Taking the records line by line, how many lines contain the word "wieder"? Answer with the number only.

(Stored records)
● ● ●
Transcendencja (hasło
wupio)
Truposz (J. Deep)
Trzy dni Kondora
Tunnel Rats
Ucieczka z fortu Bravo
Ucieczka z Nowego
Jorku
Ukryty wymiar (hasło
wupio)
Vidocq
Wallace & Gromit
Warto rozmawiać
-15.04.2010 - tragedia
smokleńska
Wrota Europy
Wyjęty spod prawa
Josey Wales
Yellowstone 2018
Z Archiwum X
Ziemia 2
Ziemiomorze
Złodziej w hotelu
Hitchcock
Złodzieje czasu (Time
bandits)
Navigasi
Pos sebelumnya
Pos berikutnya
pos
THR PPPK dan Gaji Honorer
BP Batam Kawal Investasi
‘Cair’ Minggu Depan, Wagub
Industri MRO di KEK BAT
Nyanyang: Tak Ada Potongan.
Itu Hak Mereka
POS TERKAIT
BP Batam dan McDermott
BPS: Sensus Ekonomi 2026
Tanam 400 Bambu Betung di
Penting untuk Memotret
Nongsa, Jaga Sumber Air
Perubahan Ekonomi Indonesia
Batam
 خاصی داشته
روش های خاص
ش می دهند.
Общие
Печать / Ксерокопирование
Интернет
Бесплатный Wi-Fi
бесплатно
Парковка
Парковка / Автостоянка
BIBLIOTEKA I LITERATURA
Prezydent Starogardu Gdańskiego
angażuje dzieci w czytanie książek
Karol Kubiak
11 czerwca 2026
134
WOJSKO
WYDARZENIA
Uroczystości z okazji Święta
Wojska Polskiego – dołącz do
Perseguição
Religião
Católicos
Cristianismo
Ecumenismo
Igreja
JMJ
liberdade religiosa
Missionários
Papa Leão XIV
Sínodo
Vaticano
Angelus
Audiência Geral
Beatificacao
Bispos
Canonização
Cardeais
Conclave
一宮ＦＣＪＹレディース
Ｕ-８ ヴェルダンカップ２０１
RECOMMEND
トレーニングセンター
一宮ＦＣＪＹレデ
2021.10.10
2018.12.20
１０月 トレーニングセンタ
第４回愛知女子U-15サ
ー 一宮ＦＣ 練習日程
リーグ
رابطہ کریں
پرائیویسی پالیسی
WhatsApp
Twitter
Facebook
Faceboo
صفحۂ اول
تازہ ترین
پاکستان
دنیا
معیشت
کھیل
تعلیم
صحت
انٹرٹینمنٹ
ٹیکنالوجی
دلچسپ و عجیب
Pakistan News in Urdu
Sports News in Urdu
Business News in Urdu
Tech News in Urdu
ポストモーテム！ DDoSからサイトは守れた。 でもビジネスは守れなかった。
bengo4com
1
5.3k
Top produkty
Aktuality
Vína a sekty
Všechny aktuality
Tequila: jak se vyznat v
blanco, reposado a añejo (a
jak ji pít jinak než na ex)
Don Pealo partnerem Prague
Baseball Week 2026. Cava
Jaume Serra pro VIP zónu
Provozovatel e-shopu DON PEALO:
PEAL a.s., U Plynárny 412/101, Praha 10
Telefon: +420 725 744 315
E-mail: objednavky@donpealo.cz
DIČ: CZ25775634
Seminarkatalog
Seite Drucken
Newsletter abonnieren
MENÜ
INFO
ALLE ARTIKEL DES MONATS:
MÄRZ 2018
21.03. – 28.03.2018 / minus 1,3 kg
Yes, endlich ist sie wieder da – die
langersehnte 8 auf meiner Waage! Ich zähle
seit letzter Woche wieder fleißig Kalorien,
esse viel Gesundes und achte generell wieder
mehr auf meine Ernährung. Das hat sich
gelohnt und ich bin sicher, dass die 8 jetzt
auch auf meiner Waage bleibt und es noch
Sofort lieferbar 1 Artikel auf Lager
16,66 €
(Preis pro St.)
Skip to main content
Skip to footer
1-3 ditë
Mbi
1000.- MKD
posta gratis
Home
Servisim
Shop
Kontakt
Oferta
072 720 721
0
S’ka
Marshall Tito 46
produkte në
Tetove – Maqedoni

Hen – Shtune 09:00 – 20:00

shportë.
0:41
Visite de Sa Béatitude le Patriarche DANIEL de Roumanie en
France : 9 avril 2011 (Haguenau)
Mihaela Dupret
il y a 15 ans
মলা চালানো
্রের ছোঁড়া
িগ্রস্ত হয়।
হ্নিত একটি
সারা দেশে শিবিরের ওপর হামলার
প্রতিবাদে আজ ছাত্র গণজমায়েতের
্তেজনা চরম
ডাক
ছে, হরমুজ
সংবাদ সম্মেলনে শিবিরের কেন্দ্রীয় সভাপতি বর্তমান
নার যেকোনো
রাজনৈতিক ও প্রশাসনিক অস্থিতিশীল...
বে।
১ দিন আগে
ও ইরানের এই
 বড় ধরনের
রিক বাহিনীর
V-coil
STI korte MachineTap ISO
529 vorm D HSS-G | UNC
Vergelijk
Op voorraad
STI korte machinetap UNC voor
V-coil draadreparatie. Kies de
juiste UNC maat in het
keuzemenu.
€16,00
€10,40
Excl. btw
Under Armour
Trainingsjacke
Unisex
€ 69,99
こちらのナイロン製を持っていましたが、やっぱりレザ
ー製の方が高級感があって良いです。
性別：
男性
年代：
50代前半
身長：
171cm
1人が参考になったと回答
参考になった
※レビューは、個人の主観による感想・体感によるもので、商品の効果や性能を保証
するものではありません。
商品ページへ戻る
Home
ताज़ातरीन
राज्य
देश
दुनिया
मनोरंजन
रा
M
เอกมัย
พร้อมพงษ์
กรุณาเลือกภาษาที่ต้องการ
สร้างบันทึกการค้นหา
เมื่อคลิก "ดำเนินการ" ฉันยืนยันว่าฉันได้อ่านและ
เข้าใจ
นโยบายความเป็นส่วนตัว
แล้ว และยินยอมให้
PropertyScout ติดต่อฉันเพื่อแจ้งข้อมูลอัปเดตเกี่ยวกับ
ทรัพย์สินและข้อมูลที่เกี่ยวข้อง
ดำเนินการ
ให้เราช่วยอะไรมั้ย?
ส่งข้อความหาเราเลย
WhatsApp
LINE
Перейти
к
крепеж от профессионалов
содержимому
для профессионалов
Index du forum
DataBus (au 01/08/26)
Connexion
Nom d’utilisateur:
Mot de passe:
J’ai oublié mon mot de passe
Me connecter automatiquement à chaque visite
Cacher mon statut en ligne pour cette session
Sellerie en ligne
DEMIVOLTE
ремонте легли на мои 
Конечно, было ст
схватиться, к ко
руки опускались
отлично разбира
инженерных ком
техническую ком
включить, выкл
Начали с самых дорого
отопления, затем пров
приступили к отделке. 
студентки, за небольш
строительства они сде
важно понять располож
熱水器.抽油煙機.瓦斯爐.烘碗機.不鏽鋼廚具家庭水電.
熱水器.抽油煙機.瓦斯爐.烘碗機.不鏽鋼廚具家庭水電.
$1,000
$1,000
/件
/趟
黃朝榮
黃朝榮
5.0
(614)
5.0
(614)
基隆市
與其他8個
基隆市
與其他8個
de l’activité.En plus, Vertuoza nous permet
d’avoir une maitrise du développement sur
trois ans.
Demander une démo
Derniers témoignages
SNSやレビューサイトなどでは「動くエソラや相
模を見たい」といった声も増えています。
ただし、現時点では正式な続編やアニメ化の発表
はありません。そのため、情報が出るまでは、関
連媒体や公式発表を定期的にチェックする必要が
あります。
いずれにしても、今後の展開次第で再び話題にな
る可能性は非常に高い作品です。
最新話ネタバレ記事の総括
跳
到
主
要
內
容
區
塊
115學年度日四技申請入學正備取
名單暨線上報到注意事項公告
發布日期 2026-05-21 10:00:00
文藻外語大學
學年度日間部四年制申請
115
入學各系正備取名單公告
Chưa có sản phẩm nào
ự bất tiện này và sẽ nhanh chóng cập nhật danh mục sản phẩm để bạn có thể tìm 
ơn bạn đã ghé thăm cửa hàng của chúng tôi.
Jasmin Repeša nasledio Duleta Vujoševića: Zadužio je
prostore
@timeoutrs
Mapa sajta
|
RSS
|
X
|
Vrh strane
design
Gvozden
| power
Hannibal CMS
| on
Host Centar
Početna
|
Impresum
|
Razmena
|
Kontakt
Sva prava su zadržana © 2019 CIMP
● ● ●
**Solution to the exercise**:
3